Advanced Computing in the Age of AI | Tuesday, May 14, 2024

Quickening March Toward Convergence 

The need for capacity in enterprise IT is every increasing. Whether it’s compute, bandwidth, fabric, throughput, or even data, the march of growth only seems to hasten, a phenomenon that can prove to be exponentially expensive.

Attacking this march for increasing capacity are strategic trends to contain the costs associated with these increases, such as cloud computing and open source. Another trend to battle these rising costs, which has come in the wake of cloud computing, is the converged infrastructure.

While this concept can mean different things to different vendors, it ultimately amounts to a plug-and-play approach to the datacenter, where pre-configured servers, network, and storage can be dropped into a pool of shared resources, and is off to the races without the hassles of extended (and time-consuming) provisioning that a traditional set-up requires.

In a way, the converged infrastructure trend can be seen as hard iron’s answer to the cloud – dial it up, drop it in, and it’s off to the happy land of resource flexibility (or so one would like to believe). The benefits are certainly attractive, with the promises of a simplified deployment, increased automation, and improved cost/performance ratio. However, there are warts on the underbelly of this trend that one is forced to consider.

Joel McKelvy with NetApp describes one of the most critical ones discussing the NetApp/Cisco joint converged infrastructure offering. “When you virtualize into pools of resources (like with FlexPod), you’re putting all your eggs in one basket, and when you do that, you need a really good basket,” he warns. “You’re willing to invest more in that basket, so it needs to be non-disruptive, it has to be able to give you very good SLAs, it has to give you strength in security. It has to give you all these aspects that you’d expect from your datacenter, because at no time when you have one basket can you afford for that basket to go off line.”

While that’s sobering, the converged infrastructure trend remains attractive, especially when one considers that it’s a space that all of the major IT players, including Cisco, Dell, HDS, HP, IBM, NetApp, and Oracle have all staked out turf in this arena. While all of this uber-vendor attention provides a level of comfort, it also adds a corresponding level of mystification as they all jockey to differentiate their offerings, with options on everything from sizing to software.

While McIvey will certainly be happy to sell the NetApp/Cisco FlexPod flavor of the converged infrastructure, he does offer some advice to the confused shopper. “My recommendation to people who are buying,” says McIvey, “is to buy one that is too small, which sounds sort of counter-intuitive… Start with something that is too small, start deploying on it and as you find you need more resources, add to it gradually to meet your specific business needs.”

# Stored data
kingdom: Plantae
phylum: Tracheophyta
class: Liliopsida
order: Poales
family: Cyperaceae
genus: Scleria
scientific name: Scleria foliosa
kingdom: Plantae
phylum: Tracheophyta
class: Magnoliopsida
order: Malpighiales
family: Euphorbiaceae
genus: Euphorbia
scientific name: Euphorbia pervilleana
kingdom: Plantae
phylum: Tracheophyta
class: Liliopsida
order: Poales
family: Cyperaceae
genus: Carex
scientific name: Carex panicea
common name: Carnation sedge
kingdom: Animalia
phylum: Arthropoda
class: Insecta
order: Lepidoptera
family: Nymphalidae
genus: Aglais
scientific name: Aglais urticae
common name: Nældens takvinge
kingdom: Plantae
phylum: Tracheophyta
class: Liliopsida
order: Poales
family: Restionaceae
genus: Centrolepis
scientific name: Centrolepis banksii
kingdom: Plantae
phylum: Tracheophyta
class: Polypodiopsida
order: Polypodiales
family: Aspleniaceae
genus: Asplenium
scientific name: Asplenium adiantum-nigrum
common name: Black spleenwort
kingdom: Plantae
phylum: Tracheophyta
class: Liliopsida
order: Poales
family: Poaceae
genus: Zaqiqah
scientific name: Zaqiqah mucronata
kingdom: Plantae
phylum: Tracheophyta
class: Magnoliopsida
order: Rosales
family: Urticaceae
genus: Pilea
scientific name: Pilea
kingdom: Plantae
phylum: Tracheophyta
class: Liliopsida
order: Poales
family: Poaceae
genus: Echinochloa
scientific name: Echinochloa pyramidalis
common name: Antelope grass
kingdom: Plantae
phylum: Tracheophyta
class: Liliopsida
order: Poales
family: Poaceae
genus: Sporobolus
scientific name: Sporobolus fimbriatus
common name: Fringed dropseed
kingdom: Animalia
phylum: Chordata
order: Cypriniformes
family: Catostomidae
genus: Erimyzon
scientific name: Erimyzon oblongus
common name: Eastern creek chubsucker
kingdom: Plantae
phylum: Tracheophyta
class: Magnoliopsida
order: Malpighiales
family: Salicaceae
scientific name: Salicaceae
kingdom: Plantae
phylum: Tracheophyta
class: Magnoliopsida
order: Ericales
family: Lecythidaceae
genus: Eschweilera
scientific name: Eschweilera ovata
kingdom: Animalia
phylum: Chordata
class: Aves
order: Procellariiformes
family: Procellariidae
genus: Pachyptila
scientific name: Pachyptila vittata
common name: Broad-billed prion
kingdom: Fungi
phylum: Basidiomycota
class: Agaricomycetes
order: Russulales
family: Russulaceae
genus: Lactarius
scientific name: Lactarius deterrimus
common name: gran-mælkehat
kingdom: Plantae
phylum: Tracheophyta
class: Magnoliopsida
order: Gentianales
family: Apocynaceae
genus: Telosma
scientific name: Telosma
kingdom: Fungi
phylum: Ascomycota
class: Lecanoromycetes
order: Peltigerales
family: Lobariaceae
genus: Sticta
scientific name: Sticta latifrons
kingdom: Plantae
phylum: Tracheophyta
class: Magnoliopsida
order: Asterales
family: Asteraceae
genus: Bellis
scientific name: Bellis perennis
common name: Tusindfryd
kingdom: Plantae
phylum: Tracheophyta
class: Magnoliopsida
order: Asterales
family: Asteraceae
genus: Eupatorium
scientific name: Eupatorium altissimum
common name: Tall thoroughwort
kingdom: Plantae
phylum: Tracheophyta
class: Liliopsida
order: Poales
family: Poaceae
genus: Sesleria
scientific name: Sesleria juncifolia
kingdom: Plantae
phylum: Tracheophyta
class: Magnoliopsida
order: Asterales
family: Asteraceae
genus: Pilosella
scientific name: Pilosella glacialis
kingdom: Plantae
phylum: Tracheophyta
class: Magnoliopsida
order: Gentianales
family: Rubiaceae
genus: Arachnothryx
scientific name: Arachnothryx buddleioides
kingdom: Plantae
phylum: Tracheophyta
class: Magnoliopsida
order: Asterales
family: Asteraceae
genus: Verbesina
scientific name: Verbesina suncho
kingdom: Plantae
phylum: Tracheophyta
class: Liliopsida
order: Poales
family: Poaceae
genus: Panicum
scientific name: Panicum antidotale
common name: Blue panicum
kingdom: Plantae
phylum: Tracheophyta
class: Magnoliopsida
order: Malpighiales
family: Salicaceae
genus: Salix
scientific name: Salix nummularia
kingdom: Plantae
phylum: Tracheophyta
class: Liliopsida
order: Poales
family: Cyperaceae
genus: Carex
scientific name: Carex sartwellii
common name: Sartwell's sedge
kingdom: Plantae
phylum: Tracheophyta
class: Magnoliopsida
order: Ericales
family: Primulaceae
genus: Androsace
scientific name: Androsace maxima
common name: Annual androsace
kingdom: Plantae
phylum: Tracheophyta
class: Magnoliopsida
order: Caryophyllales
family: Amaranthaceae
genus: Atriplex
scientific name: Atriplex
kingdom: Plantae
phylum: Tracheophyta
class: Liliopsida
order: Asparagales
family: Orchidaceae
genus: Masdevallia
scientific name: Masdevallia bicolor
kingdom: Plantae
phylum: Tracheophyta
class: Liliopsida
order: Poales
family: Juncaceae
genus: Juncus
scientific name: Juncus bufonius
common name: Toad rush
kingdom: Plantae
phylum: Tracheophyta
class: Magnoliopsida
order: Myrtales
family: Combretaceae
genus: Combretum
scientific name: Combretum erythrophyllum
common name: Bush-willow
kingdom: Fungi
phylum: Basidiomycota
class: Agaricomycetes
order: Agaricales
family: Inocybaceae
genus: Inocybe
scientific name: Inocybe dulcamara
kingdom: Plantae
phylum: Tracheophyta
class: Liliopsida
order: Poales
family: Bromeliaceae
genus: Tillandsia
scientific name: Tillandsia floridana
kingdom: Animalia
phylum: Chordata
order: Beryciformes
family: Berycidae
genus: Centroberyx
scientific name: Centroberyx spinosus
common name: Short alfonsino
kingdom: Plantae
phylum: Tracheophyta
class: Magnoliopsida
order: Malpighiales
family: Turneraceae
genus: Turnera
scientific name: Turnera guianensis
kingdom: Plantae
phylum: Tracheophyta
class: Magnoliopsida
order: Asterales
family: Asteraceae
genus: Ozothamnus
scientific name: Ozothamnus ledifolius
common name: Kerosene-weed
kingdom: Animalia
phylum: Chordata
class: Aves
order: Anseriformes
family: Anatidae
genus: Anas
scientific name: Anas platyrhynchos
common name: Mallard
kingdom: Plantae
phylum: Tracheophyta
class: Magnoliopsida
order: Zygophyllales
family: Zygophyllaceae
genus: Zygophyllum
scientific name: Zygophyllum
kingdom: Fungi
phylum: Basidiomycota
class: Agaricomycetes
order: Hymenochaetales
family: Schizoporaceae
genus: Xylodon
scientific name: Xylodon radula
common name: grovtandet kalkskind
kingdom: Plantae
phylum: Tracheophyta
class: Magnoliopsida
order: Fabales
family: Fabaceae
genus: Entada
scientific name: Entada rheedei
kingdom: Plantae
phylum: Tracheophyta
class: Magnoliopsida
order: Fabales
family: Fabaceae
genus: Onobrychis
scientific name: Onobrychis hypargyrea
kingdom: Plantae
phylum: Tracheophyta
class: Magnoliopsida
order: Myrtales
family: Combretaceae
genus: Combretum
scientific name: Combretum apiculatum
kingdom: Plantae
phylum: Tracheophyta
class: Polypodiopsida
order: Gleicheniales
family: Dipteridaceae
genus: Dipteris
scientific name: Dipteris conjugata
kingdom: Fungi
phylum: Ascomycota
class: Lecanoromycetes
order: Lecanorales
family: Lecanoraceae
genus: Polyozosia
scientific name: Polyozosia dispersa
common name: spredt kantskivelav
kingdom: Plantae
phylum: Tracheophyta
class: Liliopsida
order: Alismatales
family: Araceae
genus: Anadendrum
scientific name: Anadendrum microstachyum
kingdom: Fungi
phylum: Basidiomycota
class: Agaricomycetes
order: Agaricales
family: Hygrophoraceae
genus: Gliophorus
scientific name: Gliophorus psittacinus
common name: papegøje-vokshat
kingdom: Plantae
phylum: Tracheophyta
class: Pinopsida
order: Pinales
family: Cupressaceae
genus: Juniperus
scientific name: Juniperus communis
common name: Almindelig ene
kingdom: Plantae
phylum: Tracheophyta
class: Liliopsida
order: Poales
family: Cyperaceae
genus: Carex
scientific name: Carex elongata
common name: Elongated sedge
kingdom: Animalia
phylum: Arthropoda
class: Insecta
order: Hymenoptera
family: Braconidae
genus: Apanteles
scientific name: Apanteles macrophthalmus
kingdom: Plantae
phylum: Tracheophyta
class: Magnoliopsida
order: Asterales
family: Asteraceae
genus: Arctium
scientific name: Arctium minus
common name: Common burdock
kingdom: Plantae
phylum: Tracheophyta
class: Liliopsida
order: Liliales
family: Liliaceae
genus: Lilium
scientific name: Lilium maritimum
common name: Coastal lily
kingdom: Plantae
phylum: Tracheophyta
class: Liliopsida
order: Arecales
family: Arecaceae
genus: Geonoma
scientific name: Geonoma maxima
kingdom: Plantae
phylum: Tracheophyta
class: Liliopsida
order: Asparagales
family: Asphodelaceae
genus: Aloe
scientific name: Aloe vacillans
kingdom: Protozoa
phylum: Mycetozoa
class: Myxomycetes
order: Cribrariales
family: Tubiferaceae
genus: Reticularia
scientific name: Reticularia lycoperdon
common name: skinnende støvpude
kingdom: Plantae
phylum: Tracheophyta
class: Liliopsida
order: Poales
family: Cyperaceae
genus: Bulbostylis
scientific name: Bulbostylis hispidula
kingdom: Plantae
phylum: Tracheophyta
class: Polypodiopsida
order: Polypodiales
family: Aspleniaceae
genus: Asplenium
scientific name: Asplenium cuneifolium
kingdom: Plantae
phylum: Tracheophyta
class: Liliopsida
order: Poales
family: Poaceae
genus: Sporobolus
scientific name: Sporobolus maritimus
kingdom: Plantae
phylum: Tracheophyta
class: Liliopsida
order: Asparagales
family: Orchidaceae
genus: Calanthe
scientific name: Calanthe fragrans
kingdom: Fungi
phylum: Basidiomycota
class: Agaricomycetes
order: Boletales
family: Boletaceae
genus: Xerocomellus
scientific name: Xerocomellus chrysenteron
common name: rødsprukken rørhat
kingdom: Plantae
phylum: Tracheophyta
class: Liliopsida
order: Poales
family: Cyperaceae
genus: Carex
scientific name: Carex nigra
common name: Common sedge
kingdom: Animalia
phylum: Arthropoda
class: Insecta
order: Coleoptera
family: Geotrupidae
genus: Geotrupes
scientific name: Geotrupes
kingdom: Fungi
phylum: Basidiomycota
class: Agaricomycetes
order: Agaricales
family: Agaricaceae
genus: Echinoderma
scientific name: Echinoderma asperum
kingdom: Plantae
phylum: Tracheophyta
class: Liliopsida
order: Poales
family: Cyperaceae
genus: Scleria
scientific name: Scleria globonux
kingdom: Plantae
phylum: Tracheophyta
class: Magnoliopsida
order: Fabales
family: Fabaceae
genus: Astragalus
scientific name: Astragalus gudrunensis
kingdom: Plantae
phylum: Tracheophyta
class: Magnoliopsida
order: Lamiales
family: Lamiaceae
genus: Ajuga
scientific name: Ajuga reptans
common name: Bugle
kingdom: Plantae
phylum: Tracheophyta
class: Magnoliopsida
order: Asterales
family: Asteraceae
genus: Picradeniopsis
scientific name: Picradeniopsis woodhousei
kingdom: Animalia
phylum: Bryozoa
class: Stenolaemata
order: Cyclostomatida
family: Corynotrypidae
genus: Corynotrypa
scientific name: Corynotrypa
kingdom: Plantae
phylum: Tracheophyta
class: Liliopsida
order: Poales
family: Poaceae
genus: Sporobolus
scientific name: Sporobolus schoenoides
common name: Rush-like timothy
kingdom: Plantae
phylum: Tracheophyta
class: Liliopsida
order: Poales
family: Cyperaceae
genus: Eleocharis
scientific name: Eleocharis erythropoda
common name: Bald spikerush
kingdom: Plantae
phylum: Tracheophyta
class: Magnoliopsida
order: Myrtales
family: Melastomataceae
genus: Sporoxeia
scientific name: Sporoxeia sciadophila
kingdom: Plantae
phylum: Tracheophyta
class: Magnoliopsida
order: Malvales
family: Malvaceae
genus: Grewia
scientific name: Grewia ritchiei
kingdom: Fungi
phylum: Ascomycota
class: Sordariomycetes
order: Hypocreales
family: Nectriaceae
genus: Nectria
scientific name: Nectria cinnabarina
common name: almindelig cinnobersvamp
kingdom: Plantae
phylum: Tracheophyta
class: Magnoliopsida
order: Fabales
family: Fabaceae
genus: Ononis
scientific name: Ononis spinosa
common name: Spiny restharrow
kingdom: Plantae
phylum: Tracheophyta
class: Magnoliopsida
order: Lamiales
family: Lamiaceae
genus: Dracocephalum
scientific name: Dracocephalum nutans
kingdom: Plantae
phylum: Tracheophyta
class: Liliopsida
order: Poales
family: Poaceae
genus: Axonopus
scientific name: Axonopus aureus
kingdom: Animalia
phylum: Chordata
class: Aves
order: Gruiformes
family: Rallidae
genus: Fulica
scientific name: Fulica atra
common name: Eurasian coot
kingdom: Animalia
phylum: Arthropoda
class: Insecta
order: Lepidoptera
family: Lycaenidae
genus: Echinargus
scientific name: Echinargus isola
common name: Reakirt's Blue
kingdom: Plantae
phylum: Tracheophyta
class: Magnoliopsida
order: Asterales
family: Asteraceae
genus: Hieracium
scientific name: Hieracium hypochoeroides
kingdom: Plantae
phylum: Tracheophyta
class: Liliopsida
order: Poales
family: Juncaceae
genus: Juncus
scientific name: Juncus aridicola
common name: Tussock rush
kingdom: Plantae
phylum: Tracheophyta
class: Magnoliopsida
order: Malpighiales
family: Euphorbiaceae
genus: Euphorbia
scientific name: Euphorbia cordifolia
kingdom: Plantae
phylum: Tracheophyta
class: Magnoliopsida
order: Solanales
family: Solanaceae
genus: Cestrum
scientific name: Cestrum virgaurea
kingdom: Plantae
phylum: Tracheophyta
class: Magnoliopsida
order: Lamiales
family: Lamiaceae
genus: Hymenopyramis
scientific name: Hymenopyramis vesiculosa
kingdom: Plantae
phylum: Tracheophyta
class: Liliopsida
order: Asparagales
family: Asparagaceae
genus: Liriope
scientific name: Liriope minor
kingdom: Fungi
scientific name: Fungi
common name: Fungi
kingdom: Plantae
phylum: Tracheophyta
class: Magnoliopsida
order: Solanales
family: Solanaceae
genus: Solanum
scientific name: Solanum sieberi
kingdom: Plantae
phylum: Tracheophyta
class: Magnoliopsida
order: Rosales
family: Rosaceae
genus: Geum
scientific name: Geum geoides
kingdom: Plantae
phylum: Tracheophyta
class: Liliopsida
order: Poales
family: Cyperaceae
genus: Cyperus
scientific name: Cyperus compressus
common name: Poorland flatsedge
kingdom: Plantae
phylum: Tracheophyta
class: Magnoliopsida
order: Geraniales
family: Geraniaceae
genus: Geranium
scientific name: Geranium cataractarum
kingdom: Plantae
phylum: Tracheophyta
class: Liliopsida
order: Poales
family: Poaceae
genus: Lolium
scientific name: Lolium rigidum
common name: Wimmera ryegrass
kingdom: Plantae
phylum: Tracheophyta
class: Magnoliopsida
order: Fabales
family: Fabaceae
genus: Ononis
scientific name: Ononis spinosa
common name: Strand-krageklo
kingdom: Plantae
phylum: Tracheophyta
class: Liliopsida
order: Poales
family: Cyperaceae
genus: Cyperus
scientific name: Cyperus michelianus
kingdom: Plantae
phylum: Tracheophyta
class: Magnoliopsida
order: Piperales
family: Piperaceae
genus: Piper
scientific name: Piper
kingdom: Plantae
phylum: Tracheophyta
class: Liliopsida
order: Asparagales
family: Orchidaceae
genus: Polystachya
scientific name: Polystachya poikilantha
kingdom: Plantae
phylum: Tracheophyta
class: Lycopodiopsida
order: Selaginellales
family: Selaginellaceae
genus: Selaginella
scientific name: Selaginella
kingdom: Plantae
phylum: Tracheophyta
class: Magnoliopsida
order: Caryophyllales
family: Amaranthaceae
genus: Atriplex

# Required action
Quote the passage from the converged infrastructure article exactly, beginning at the words "Advanced Computing in" and stopping after the words "the converged infrastructure.". The lines after the article are a separate set of material unrelated to it.

# Your solution
Advanced Computing in the Age of AI | Tuesday, May 14, 2024

Quickening March Toward Convergence 

The need for capacity in enterprise IT is every increasing. Whether it’s compute, bandwidth, fabric, throughput, or even data, the march of growth only seems to hasten, a phenomenon that can prove to be exponentially expensive.

Attacking this march for increasing capacity are strategic trends to contain the costs associated with these increases, such as cloud computing and open source. Another trend to battle these rising costs, which has come in the wake of cloud computing, is the converged infrastructure.